— The task —
The output should be every line below, retyped exactly, with no images.
Data records section start
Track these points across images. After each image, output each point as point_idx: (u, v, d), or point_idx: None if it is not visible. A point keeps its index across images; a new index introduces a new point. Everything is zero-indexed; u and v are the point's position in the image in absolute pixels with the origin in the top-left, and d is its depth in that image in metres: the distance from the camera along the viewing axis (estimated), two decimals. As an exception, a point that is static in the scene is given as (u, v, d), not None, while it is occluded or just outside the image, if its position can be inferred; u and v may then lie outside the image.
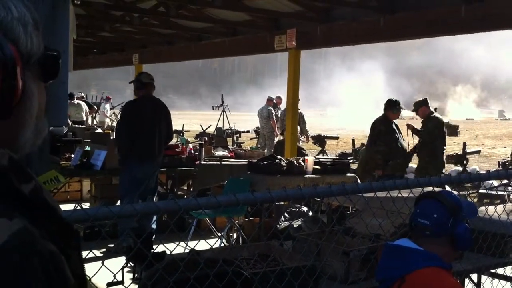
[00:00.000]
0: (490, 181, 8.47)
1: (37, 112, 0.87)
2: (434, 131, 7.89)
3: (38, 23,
Data records section end
— Task response —
Track these points across images. After each image, output each point as point_idx: (u, v, d), or point_idx: None if it is not visible. A point keeps its index across images; a new index introduces a new point. Everything is zero-indexed; u and v are the point's position in the image in absolute pixels with the origin in the top-left, and d is its depth in that image in metres: the distance from the camera along the viewing axis (estimated), two decimals. As an exception, a point that is static in the scene is given as (u, v, d), not None, while it is occluded or just outside the image, if its position can be inferred; u and v may then lie outside the image.
[00:00.000]
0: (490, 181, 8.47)
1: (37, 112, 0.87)
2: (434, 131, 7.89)
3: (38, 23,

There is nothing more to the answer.